We have to be very careful with the language we use with the girls. Connie understands that her lungs don’t work, and that it makes her have a naughty heart.
She knows, to some extent, that the doctors can’t fix it but that they are doing everything they can to make sure it doesn’t get any worse.
We have worked quite closely with the psychology team at Great Ormond Street because one of my biggest worries is that the girls will Google it before we have a chance to put it in the right way for them.
There isn’t a cure right now, but you don’t know what’s coming as things are advancing all the time. There is no deadline that we have to play to.
The challenges of an invisible illness
It is really difficult to get across what’s wrong with Connie, because for all intents and purposes, she looks just like any other little girl.
You do feel as though people are judging you for being a lazy parent or thinking that your child should be walking.
We have a disability badge for the car, and [when we parked up] I used to make such a show of getting her oxygen out, because people in the vicinity would see her jump out of the car and start skipping around.

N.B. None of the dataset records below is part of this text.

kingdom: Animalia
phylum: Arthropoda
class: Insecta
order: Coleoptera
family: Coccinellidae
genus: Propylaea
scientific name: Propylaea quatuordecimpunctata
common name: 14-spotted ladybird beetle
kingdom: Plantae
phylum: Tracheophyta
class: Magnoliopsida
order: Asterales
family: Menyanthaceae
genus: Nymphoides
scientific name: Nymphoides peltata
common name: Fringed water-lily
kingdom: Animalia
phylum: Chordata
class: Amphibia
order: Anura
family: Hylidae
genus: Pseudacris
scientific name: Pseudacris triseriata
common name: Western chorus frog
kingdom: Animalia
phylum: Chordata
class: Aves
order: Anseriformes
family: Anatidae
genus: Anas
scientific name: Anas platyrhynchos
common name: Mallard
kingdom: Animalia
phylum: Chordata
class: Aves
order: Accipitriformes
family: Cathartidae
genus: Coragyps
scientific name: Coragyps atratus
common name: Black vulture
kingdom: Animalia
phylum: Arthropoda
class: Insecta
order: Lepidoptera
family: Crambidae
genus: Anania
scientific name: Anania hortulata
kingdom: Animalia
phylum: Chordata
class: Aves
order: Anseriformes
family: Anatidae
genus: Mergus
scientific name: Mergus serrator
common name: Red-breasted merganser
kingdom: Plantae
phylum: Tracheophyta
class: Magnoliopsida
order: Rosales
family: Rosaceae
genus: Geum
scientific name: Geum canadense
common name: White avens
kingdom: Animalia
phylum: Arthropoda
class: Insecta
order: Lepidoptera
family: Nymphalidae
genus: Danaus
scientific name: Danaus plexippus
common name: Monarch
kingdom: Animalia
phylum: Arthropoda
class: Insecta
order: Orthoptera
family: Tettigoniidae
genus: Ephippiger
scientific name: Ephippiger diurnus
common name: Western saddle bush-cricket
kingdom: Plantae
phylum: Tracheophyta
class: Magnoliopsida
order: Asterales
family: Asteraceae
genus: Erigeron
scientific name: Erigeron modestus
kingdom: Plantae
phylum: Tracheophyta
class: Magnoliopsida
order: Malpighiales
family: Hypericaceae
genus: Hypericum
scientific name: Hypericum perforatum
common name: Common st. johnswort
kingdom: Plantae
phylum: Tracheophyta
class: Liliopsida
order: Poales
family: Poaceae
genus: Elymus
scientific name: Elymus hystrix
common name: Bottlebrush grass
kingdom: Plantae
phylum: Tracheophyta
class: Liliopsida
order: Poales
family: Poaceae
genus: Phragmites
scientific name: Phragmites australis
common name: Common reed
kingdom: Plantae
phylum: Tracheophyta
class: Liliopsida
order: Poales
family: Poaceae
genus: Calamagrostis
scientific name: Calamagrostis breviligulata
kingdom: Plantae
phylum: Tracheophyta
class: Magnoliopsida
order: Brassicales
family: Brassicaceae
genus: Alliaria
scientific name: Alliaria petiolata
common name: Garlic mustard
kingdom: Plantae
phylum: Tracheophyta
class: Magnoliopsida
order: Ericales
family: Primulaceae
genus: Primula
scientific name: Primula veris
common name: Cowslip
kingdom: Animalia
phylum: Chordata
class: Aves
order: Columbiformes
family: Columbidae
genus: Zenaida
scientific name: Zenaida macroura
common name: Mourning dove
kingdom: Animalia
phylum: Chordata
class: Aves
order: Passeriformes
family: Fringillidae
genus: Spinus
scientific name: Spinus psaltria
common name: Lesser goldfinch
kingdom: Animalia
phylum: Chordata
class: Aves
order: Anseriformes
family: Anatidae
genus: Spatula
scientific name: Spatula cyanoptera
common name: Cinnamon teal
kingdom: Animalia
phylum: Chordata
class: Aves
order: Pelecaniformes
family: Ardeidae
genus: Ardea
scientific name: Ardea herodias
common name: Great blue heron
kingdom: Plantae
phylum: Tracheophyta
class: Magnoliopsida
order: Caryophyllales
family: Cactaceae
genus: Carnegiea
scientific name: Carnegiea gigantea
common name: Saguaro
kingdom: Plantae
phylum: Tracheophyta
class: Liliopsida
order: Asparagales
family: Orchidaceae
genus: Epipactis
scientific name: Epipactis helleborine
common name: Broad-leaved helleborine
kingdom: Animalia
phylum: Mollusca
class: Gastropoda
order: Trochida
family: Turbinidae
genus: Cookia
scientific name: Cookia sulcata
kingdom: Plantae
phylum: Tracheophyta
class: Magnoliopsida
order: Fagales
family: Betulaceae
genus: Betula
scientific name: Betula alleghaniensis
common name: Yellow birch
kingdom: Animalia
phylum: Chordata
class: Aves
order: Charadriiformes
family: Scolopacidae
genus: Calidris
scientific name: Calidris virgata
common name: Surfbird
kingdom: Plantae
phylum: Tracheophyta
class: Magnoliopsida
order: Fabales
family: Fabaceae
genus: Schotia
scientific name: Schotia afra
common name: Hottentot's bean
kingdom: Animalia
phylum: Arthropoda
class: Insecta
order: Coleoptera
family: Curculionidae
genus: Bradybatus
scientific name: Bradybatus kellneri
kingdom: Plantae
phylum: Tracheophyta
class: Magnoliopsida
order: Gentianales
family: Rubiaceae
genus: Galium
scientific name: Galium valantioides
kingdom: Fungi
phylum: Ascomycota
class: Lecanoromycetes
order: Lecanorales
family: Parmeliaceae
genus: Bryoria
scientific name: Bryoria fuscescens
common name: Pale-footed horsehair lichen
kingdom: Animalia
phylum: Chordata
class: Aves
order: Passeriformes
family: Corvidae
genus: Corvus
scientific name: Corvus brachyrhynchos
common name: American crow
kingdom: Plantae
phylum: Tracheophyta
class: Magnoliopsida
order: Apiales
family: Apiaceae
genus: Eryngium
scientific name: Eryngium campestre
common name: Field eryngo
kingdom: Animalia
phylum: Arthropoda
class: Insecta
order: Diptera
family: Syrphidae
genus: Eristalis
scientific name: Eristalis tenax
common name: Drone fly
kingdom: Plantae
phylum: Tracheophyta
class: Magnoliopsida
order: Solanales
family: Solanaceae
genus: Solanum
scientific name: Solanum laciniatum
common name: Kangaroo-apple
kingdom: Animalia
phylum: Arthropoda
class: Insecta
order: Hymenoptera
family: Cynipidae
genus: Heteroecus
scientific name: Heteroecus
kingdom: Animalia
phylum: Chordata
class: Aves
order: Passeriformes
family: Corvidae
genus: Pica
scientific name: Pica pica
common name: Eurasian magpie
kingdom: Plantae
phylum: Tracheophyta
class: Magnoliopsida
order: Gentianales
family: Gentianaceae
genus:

They wouldn’t see that in 200 yards, she would want to sit on the buggy because she had got breathy.
We have a radar key for disabled toilets, but we still get judged taking her into them.
In a strange way, Connie’s pump helped because people could physically see she had a disability and an illness. We’re thankful she no longer has the pump, but by the same token it has made her illness invisible again.
Learning from our experiences
My advice to other parents [faced with a diagnosis of PH] is to give yourself time to grieve. I think that was what was missing in my understanding back then.
You are grieving the loss of a future for your child in the way you expected it to be, but you will get through those first few weeks.
They will be scary, tough and frightening but you just need to allow yourself to feel it because if you start shutting yourself away at that point, it makes it harder to come out of.
If you want to cry, then cry. If you want to shout, then shout.
There is a world of help on Facebook groups, support groups and from the PHA UK. You probably won’t be ready for any of that in the first few weeks but it’s good to know it’s there in case you do need it. At the time, we didn’t know it was there and we felt very alone.
Having a child with PH is devastating and it does make me feel angry. But Connie is such a happy, giggly, little girl who absolutely loves to go on adventures, and her illness has not stopped us living life.”